INSTRUCTIONS FOR THE TASK: Go through the records line by line. Report how many lines contain "Left", with nothing else.

═══ PROVIDED RECORDS

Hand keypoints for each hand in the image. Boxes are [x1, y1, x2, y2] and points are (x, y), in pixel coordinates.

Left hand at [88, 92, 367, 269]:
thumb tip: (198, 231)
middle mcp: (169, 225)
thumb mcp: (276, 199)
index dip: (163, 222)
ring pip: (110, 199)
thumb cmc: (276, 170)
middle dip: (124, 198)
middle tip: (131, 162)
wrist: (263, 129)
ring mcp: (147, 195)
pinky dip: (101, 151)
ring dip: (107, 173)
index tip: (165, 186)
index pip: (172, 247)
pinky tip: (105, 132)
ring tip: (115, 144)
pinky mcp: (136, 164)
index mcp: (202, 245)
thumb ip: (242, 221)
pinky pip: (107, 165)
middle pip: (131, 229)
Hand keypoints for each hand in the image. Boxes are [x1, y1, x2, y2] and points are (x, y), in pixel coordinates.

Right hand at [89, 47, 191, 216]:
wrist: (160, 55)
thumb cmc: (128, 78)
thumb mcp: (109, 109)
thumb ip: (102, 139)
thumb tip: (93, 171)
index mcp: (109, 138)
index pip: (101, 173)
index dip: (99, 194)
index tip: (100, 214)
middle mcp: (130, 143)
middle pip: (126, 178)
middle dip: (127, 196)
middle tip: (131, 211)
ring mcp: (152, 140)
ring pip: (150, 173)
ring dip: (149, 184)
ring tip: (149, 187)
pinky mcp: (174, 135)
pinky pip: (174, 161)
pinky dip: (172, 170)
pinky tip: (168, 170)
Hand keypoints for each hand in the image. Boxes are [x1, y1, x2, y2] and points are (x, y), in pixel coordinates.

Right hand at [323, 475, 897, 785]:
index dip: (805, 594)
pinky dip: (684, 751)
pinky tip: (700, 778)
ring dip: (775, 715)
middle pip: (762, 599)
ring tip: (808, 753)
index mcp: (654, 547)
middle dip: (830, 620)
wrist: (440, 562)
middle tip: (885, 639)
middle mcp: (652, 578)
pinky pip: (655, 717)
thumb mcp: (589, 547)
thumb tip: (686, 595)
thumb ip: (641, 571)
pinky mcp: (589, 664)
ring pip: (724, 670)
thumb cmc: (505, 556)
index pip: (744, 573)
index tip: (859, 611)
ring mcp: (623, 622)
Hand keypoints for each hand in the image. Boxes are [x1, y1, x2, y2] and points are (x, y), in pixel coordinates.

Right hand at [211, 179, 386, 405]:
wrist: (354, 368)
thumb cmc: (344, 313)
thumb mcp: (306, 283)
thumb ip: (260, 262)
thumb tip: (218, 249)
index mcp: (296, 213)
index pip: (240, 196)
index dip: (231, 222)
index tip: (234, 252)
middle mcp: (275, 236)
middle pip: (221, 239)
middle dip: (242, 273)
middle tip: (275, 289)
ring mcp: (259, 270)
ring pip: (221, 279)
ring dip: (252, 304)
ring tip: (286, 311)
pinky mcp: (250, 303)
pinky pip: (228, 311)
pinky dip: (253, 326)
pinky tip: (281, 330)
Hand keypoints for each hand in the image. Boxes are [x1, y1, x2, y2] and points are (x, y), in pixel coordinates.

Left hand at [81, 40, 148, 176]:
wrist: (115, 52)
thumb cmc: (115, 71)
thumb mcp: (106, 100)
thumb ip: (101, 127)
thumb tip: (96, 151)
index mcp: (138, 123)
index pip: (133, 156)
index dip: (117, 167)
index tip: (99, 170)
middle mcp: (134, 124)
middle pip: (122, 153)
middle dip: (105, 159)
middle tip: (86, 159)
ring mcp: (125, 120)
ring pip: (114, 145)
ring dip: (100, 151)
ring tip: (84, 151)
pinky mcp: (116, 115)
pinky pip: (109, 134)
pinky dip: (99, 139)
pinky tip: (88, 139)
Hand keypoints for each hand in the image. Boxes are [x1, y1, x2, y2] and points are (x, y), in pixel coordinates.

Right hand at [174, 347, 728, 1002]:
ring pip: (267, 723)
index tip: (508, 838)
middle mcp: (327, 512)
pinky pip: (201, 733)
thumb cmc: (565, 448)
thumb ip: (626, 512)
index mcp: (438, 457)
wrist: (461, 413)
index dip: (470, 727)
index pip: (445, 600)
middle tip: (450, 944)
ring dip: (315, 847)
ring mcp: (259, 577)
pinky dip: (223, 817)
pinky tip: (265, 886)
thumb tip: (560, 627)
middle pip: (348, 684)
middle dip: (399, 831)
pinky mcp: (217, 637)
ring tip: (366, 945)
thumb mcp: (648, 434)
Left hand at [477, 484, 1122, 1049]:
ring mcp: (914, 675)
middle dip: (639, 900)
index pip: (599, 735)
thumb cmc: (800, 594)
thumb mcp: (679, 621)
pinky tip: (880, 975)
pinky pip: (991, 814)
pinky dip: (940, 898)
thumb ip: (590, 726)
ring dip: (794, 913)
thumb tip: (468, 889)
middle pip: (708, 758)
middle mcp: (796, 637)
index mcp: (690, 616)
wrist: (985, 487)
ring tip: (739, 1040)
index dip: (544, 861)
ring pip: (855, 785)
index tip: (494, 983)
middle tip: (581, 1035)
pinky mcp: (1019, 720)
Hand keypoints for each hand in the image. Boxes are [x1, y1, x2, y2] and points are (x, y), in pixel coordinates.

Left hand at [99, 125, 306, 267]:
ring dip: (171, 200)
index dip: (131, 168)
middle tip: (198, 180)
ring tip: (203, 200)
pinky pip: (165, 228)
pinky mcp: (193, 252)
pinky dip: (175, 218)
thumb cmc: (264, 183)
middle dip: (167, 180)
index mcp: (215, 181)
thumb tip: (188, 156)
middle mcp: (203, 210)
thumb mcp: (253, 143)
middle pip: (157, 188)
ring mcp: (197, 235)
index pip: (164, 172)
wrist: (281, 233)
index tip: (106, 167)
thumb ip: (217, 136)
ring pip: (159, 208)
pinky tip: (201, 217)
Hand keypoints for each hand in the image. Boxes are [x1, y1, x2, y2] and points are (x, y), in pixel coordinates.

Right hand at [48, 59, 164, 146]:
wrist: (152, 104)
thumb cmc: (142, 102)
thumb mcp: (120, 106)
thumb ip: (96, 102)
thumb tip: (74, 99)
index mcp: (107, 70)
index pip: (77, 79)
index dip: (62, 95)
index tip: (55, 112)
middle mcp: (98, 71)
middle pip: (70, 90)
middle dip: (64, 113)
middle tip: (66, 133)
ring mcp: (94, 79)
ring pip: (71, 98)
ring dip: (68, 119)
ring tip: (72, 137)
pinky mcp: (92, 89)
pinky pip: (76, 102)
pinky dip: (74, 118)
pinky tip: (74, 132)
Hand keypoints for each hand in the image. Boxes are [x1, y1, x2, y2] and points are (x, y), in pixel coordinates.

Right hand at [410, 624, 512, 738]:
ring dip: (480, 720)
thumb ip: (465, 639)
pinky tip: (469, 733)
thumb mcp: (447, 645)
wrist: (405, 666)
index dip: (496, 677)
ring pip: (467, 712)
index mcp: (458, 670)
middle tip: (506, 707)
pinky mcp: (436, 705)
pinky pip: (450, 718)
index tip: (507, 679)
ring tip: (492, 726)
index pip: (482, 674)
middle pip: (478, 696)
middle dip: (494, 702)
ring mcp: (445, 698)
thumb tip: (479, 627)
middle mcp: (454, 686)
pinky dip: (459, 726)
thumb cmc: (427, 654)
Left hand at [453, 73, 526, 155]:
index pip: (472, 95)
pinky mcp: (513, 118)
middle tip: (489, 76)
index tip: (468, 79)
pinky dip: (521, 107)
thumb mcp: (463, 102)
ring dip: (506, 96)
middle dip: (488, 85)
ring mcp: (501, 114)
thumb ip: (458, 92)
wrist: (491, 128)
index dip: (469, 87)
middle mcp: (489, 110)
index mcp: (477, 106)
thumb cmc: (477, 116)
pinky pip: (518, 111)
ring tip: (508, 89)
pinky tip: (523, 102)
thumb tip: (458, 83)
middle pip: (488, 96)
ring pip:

══════

TASK RESPONSE: 5